Required action>
In the rows below, swap "Sample Average" for "Sample Mean" and write the rows out again with everything else unchanged. Leave the pictures out.

Entries shown>
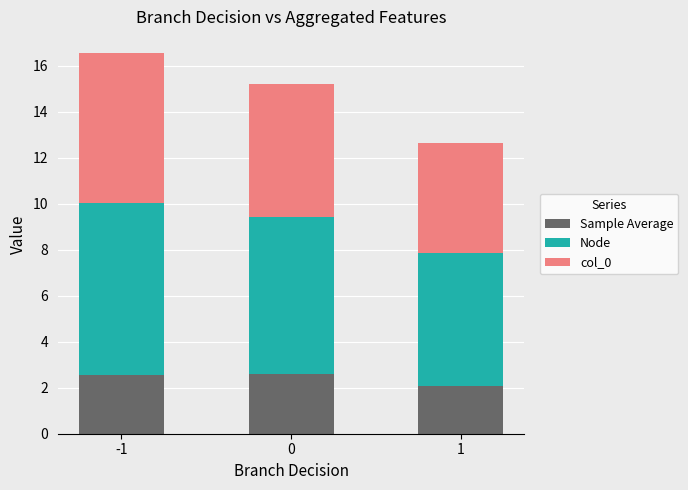

Is it true that Sample Average equals 2.7 at 1?

False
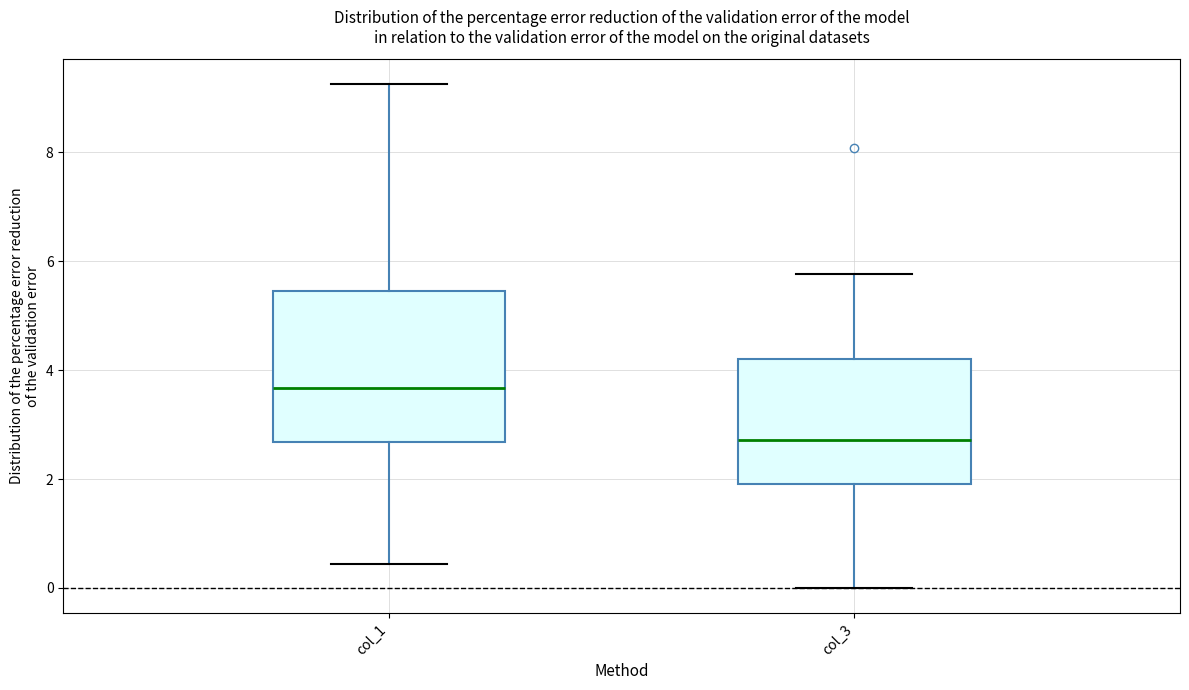

Reading left to right, transcribe this box plot: for each box, give where its median line is, the range the box spans, and where its two whiskers end, as read against the y-axis. The values are not printed on the chart, so give them approximately, as read against the axis.

col_1: median 3.6, box 2.6 to 5.4, whiskers 0.4 to 9.2
col_3: median 2.8, box 2.0 to 4.2, whiskers 0.0 to 5.8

Your solution>
Is it true that Sample Mean equals 2.7 at 1?

False

Reading left to right, transcribe this box plot: for each box, give where its median line is, the range the box spans, and where its two whiskers end, as read against the y-axis. The values are not printed on the chart, so give them approximately, as read against the axis.

col_1: median 3.6, box 2.6 to 5.4, whiskers 0.4 to 9.2
col_3: median 2.8, box 2.0 to 4.2, whiskers 0.0 to 5.8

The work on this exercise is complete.